Extracto del documento:
_____
Palabras de espiritualidad

De un humilde padre espiritual de los monjes athonitas

    • Foto: Elisei Roncea

      Foto: Elisei Roncea

Cuando veía a alguno que sentía vergüenza de acercársele para confesarse, le decía: “¡Venga, hijo, ten coraje, que también yo soy un pecador!”.

Hiero-esquema-monje Elías (Ilie) Vulpe (1851-1928)

Este venerable monje era originario de la región de Orhei (Moldavia). Sus padres, Elías y Melania, le ofrecieron una selecta educación. En el año 1879, partió hacia el Santo Monte Athos y se hizo monje en la ermita rumana Lacu. Viendo los monjes de la ermita su devoción y buen juicio, en 1881 le ordenaron sacerdote. Desde entonces, se dio a conocer por oficiar los Santos Misterios con profunda fe y temor de Dios. En 1894, compró la celda “San Juan el Bautista”, en el sitio denominado Colciu, bajo dominio del Monasterio Vatopedi.

Luego de reparar completamente la celda, reunió a su alrededor cinco discípulos elegidos cuidadosamente: Eftimio, Andrés, Paisos, Gerásimo y Juan (Guţu), con quienes habría de conjuntar una reconocida familia espiritual. Uno de los rasgos distintivos del padre Elías fue el profundo silencio que guardaba todo el tiempo, manteniéndose en oración incesante; por esta razón, llegó a convertirse en un renombrado practicante de la “Oración del corazón”. Además, ejecutaba con gran devoción las disposiciones litúrgicas de la la Iglesia. Así, en los días en los que oficiaba la Divina Liturgia, se contentaba con ingerir solamente la Santa Comunión y un trocito de antidoron, sin comer nada más por el resto del día; esta regla tenía su excepción los sábados y los domingos. Y, cuando no oficiaba en la iglesia, comía una sola vez al día, excepto los miércoles y los viernes, cuando no comía nada. Dormía poco y leía diariamente la Santa Escritura y los textos de los Santos Padres.
_____
Material proporcionado:
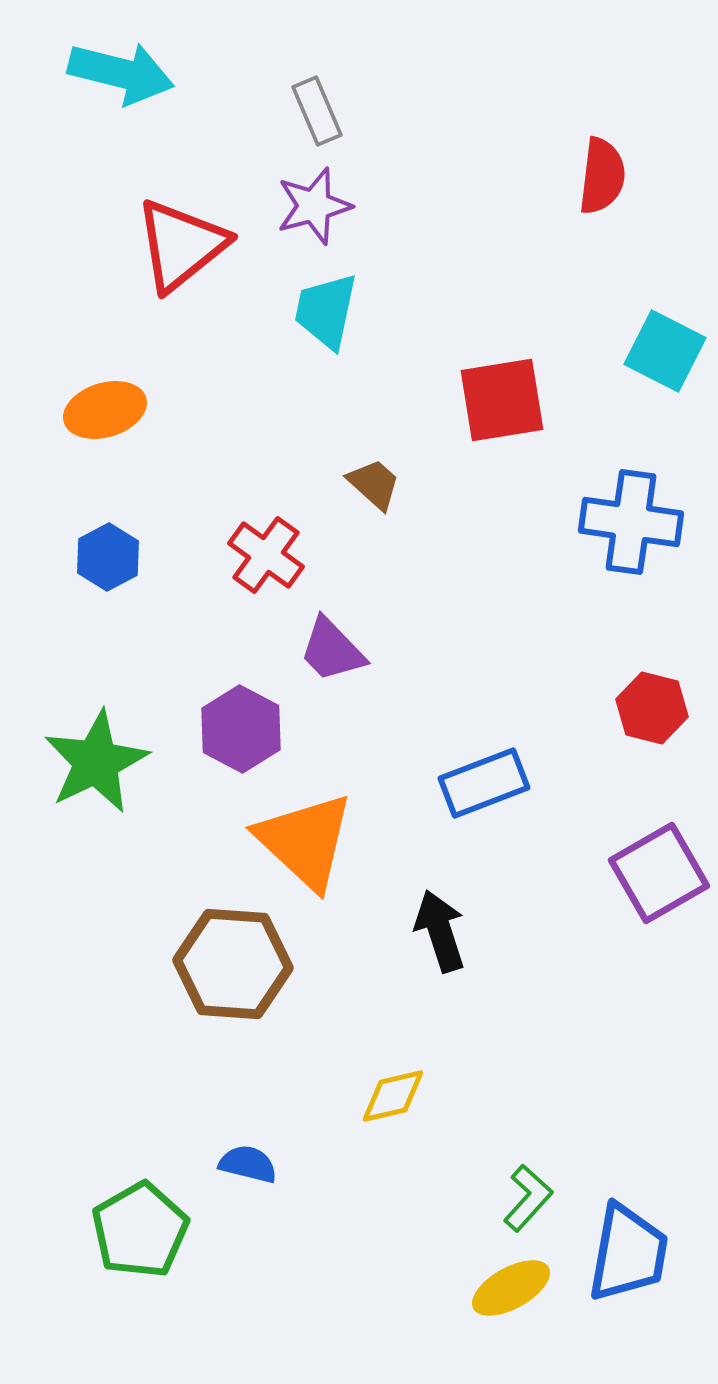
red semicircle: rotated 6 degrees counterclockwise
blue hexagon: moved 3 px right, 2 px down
_____
Resuma en dos oraciones el texto sobre el monje Elías Vulpe.

Ejercicio resuelto:
Elías Vulpe, originario de la región de Orhei, se hizo monje en la ermita rumana Lacu del Monte Athos, fue ordenado sacerdote en 1881 y en 1894 compró la celda "San Juan el Bautista", en Colciu, donde reunió a cinco discípulos. Se distinguió por su profundo silencio y su oración incesante, y también por su estricto ayuno, su escaso sueño y la lectura diaria de la Santa Escritura y de los textos de los Santos Padres.